With the aforementioned issues in mind, it would be a safe bet to say that the builders are none too pleased about the recent uptick in the price of lumber, a key material used in the production of a home. The skyrocketing price for the commodity (discussed below) has hurt what were already very depressed building margins. Even the most prolific and financially sound builders-- PulteGroup (PHM), D.R. Horton (DHI), Lennar Corp. (LEN), and Toll Brothers (TOL) -- which are often able to negotiate favorable contracts with their suppliers -- have not been able to offset the negative impact of the higher lumber prices. The nation’s largest homebuilders are trying to make up for the elevated price of lumber by reducing labor costs.

The sudden and unexpected surge in lumber prices contrasts with the recent declines witnessed in many other commodities, as inflationary pressures have not had much of an impact on prices in recent years. As of March 19th, the price of lumber per 1,000 board feet was $312, up sharply from $190 recorded on January 30, 2009. A study by Purchasing Magazine, which tracked the price of nine lumber products, found that spot prices for lumber have risen 23% since April of 2009. Unfortunately, from a homebuilder’s perspective, this trend will likely continues, as the price of lumber futures continue to rise.

The significant appreciation in lumber prices can be traced to a few factors, most notably a supply shortage. The smaller inventory is the direct result of nervous U.S. and Canadian mills cutting production when the housing market began to tumble. Manufacturers that didn’t want to be stuck with excess lumber products decided to scale back production of the commodity.
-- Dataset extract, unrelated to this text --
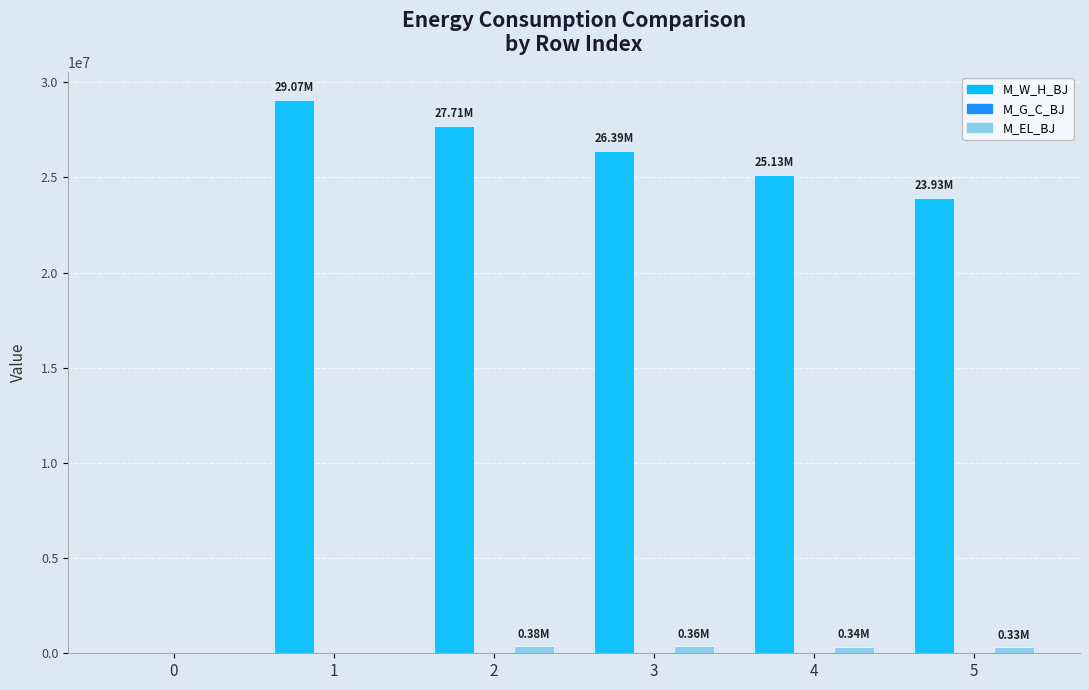

What is the sum of all M_W_H_BJ values?

132228255.6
The decision resulted in lumber output falling 45% from the peak level witnessed in 2005 when the housing market was operating on all cylinders. This problem will not be solved overnight either, as many of the lumber producers lack the necessary capital right now to restart their shuttered operations.  In fact, Weyerhaeuser Company (WY), the world’s largest private owner of softwood timberlands, continues to report sizable quarterly operating losses.

The price of lumber can vary widely, as it is often based on a number of factors in addition to the supply/demand scenario. The type of wood impacts the price, as cherry and oak are more expensive than pine. Treated wood is also priced higher than untreated pieces. Moreover, the price of lumber depends a lot on where the purchase is made. Often purchasers may get a better quote at a lumber liquidator that specializes in the commodity than at the giant retail outlets like Home Depot (HD) and Lowe’s Companies (LOW). 

In conclusion, the rising price of lumber will continue to have a major impact on homebuilding margins, as the commodity is a primary material used in the production of a new home. This, along with the fact that home values and the average home selling price remain very depressed, will probably make it difficult for the homebuilders to return to profitability over the next six to 12 months.